Task item. I would like you to return all of the records exactly as they stand.

Records to use.

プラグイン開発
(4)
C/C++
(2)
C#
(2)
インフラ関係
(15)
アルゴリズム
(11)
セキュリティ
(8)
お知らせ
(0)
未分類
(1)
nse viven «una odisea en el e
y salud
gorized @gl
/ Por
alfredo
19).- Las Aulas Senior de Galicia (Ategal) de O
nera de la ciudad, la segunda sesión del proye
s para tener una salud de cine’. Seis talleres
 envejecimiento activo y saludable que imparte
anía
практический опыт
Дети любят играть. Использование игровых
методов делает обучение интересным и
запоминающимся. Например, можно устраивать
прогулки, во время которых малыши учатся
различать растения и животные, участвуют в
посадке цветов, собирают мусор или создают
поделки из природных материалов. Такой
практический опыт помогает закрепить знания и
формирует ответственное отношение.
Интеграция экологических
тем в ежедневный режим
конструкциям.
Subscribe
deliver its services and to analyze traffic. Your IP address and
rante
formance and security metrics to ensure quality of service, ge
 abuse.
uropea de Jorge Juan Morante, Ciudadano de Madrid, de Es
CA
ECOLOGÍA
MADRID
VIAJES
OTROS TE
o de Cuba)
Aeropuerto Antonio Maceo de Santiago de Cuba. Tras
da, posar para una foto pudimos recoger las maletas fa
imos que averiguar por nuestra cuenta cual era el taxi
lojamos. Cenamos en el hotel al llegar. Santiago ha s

Exercise answer.
プラグイン開発
(4)
C/C++
(2)
C#
(2)
インフラ関係
(15)
アルゴリズム
(11)
セキュリティ
(8)
お知らせ
(0)
未分類
(1)
nse viven «una odisea en el e
y salud
gorized @gl
/ Por
alfredo
19).- Las Aulas Senior de Galicia (Ategal) de O
nera de la ciudad, la segunda sesión del proye
s para tener una salud de cine’. Seis talleres
 envejecimiento activo y saludable que imparte
anía
практический опыт
Дети любят играть. Использование игровых
методов делает обучение интересным и
запоминающимся. Например, можно устраивать
прогулки, во время которых малыши учатся
различать растения и животные, участвуют в
посадке цветов, собирают мусор или создают
поделки из природных материалов. Такой
практический опыт помогает закрепить знания и
формирует ответственное отношение.
Интеграция экологических
тем в ежедневный режим
конструкциям.
Subscribe
deliver its services and to analyze traffic. Your IP address and
rante
formance and security metrics to ensure quality of service, ge
 abuse.
uropea de Jorge Juan Morante, Ciudadano de Madrid, de Es
CA
ECOLOGÍA
MADRID
VIAJES
OTROS TE
o de Cuba)
Aeropuerto Antonio Maceo de Santiago de Cuba. Tras
da, posar para una foto pudimos recoger las maletas fa
imos que averiguar por nuestra cuenta cual era el taxi
lojamos. Cenamos en el hotel al llegar. Santiago ha s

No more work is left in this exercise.